Forty-One

Ash

It rained like we had all done something terribly wrong. Like God was punishing us. My windshield wipers could hardly keep up. Nobody was out. The roads were ours.

“Stop the car,” Solomon said, after fifteen wordless minutes. I’d tried talking to him—asking him questions, about what went on back at the precinct—but he hadn’t answered. Just cried, as quietly as he could.

I couldn’t take him to my house. That’s the first place Mr. Barrett would have gone to. And I’d turned my phone off, so my parents couldn’t reach me when he told them about the idiotic thing I’d done. And I didn’t know where else to go. Where it was safe. So we kept driving.

“Please, Ash,” he whimpered. “Please stop.”

“Solomon, we’re in the middle of nowhere,” I said. We’d somehow ended up along the river, on the narrow rarely used roadway between the railroad tracks and the Hudson River, south of the Rip Van Winkle Bridge.
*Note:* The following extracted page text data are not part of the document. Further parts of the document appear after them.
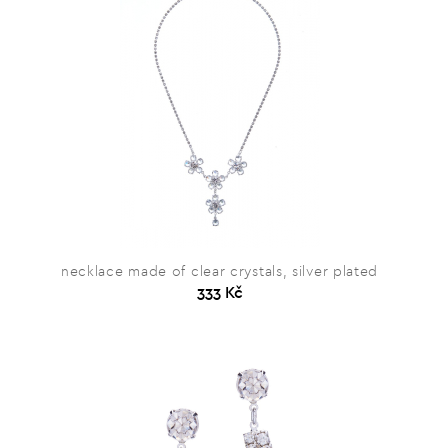
necklace made of clear crystals, silver plated
333 Kč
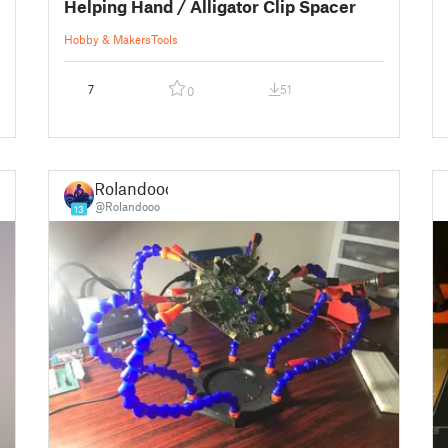
Helping Hand / Alligator Clip Spacer
Hobby & Makers
Tools
7
51
0
Rolandooo
@Rolandooo
13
“Stop the car,” he said again, and reached for the handle.

Too late, I thought to lock the door. He’d already opened it, and the wind howled through the opening like a savage monster that had been waiting for its chance to get in. Only the seat belt he’d forgotten to unbuckle stopped him from leaping out.

“Okay, okay, Jesus,” I said, slowing down. “You’d fucking break a leg if you tried to get out at that speed.”

He sat back in his seat. Unbuckled his seat belt. He did not shut the door. As soon as I’d slowed to a stop, he was out of the car and off again.

“Shit,” I said, turning off the car, following him into the rain. I screamed: “Where the hell are you going?”